World Finance Reviews

Russia default fears ease as key debt payments reach investors

Fears of a bond default by Russia eased after US$117 million of interest payments due this week started to reach international investors, promising to temporarily avert a lapse that would have injected even more uncertainty into world credit markets. 

Money managers based in the U.K., Germany and the U.S. said on Friday they had received coupon payments on two Russian Eurobonds that were originally due on Wednesday. 

The news was greeted with relief from investors, since it showed that Russia was still able — and willing — to cover its foreign debts despite the sweeping sanctions that have severed the country from much of the world financial system. 

But it was only the first in a series of tests of Russia’s ability to service its debts abroad, with credit-rating companies still seeing significant risk of a default as the Ukraine war grinds on and sanctions take a major economic toll. Russia has at least US$488 million of interest payments coming due over the next 10 weeks, as well as a US$2 billion bond it must repay next month, data compiled by Bloomberg show.

“We have numerous more coupon payments and redemptions coming due in the rest of the year and over the next 12 to 18 months,” Cristian Maggio, head of portfolio strategy at Toronto Dominion Bank in London, said in an interview with Bloomberg Television earlier on Friday. “The market will be holding its breath for quite some time.”

The failure to make timely payments — or making them in a currency different from what was stipulated in the debt contracts — could still trigger a wave of defaults among the roughly US$150 billion in foreign-currency debt owed by the government and Russian companies. Some investors have warned that a Russian default could ultimately lead to a global sovereign debt crisis if investors start shunning risk and more countries are locked out of financial markets.

S&P Global Ratings on Thursday said it could deem Russia in default if the payments it makes are not accessible to foreign investors or aren’t in the required currency.

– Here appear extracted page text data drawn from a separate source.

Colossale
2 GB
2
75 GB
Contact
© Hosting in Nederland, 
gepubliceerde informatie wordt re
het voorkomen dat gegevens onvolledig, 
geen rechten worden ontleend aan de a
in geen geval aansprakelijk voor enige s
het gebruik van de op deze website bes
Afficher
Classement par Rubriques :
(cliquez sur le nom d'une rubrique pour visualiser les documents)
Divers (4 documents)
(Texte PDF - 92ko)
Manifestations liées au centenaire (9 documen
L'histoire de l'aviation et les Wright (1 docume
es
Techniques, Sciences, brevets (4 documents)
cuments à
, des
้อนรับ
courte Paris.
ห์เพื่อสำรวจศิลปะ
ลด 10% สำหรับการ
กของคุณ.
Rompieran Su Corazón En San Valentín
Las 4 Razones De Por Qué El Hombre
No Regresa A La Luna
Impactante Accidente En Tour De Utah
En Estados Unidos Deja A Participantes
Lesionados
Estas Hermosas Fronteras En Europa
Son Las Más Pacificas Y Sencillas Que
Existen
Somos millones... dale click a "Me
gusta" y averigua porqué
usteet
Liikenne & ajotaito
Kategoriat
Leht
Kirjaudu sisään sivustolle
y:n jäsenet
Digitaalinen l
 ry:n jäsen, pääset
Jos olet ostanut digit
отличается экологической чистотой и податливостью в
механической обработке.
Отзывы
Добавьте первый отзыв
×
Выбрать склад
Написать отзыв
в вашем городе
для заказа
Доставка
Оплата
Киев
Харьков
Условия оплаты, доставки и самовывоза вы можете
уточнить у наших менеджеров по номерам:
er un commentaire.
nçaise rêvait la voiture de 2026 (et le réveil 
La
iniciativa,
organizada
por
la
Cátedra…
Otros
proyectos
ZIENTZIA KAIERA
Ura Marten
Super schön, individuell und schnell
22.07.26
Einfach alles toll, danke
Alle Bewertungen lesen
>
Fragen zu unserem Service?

Moreover, a carve-out in U.S. sanctions that allowed financial intermediaries to process the bond payments is set to expire in May, posing new legal obstacles.

Once the “carve out expires in May, creditors are likely to assign a much higher probability of default,” said Anthony Kettle, emerging markets portfolio manager at BlueBay Asset Management.

The money managers who said they received the payments were notified of the credit on their accounts on Friday. They declined to be identified because they aren’t authorized to speak publicly.

Russian Finance Minister Anton Siluanov reiterated this week that the nation would resort to settling the payment in rubles if a dollar transfer failed. If Russia had paid in its local currency, credit graders including Fitch Ratings said bondholders would have had the right to call a default after a 30-day grace period was up. 

The wider market interest in every step of the payment process for the coupons exemplifies just how complicated Russia’s relationship has become with global investors. 

In the weeks since it invaded Ukraine, the energy-rich nation has become the world’s most sanctioned and seen its credit rating slashed to the lowest levels of junk. It’s the only nation in the world with a C rating at Fitch, one notch above default, according to data compiled by Bloomberg, and it has been downgraded to similarly low levels by other rating companies. 

“I can’t remember a time when there has been more uncertainty over a sovereign — the Argentina default back in 2001 was messy but predictable,” said Gary Kirk, a portfolio manager at TwentyFour Asset Management. “This is far more difficult due to the global sanctions.”